## [TEXTO PROPORCIONADO]

>>>>>

Indonesia

Tras las inundaciones en Aceh, las labores de socorro se orientan a la prestación de ayuda a las familias para que puedan superar las consecuencias del “tsunami del río”

Imagen del UNICEF: Indonesia: Flood relief efforts
© UNICEF Indonesia/2007
Una familia desplazada por las inundaciones encuentra refugio provisional en una tienda de campaña suministrada por UNICEF e instalada junto a la ribera del Río Tamiang, en la Provincia de Aceh, en la región suroriental de Indonesia.

Por Bronwyn Curran

BANDA ACEH, Indonesia, 12 de enero de 2007 – Cuando el Río Tamiang se desbordó a fines del mes pasado, Rachwaty y sus cuatro hijos pasaron tres días con sus correspondientes noches sobre el techo de la mezquita de su aldea, que había quedado sumergida bajo tres metros de agua.

La inundación, que fue el resultado de un prolongado diluvio, causó la muerte de unas 70 personas y afectó a unos 450.000 pobladores de la región. Algunos trabajadores de socorro han comparado los daños de la crecida con los que causó el tsunami de 2004.

“Las inundaciones periódicas son un fenómeno normal en esta región, pero ésta fue especialmente devastadora. Las consecuencias de la crecida fueron muy parecidas a las del tsunami de hace dos años que, paradójicamente, no había afectado a esta zona", comentó Tai Ring Teh, un oficial de Agua y Saneamiento Ambiental a cargo del Equipo de Respuesta de Emergencia de UNICEF.

Aproximadamente el 90% de los edificios de la región suroriental de Aceh resultaron dañados por las aguas, y unos 200.000 pobladores perdieron su ganado y cosechas y carecen de suministro de agua potable.

Imagen del UNICEF: Indonesia: Flood relief efforts
© UNICEF Indonesia/2007
Los restos de una vivienda a orillas del Río Tamiang, en la provincia indonesa de Aceh. La vivienda fue destruida por la crecida de ese río, que en algunos puntos subió hasta tres metros sobre su nivel normal.

<<<<<

## [MATERIAL SUMINISTRADO]
>>>>>

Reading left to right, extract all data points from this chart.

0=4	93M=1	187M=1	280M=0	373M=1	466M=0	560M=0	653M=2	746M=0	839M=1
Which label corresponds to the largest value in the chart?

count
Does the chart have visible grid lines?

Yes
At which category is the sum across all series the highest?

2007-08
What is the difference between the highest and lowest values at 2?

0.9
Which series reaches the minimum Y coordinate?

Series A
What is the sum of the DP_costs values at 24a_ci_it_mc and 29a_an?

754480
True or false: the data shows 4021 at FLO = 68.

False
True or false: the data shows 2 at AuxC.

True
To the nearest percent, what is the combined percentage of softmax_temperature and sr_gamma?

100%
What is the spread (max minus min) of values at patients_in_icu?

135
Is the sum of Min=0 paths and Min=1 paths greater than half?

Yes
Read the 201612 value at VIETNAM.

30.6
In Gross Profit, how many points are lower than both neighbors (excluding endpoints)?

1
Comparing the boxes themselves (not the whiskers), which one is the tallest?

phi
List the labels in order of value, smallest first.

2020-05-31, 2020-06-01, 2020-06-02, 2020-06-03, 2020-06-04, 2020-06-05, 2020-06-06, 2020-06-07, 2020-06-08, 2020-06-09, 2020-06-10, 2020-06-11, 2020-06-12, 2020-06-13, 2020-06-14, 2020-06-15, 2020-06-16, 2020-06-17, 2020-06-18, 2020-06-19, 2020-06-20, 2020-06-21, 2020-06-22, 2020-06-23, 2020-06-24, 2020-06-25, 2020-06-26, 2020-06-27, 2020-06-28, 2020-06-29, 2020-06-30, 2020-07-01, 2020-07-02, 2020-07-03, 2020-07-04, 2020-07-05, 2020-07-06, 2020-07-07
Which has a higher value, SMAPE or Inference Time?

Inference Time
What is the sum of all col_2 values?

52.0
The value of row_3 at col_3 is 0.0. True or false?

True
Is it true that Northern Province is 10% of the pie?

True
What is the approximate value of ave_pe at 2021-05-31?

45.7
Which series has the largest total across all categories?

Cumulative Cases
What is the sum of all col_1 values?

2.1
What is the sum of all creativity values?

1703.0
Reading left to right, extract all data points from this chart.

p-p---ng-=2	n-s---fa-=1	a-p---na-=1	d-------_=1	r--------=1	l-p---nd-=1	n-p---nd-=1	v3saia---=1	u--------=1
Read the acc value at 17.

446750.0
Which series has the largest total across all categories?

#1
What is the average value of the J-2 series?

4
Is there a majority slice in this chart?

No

<<<<<

## [CONSIGNA 1]
Imprime un fragmento del texto sobre las inundaciones en Aceh: empieza en las palabras que contienen "Aproximadamente el 90%" y termina después de "su nivel normal.".
## [CONSIGNA 2]
En el texto sobre las inundaciones en Aceh aparece la oración "Algunos trabajadores de socorro han comparado los daños de la crecida con los que causó el tsunami de 2004.". Tradúcela al inglés.
Para responder, basta con el texto sobre las inundaciones en Aceh; no hace falta consultar los registros.

## [ESPACIO DE RESPUESTA 1]
Aproximadamente el 90% de los edificios de la región suroriental de Aceh resultaron dañados por las aguas, y unos 200.000 pobladores perdieron su ganado y cosechas y carecen de suministro de agua potable.

Imagen del UNICEF: Indonesia: Flood relief efforts
© UNICEF Indonesia/2007
Los restos de una vivienda a orillas del Río Tamiang, en la provincia indonesa de Aceh. La vivienda fue destruida por la crecida de ese río, que en algunos puntos subió hasta tres metros sobre su nivel normal.

## [ESPACIO DE RESPUESTA 2]
Some relief workers have compared the damage from the flood with that caused by the 2004 tsunami.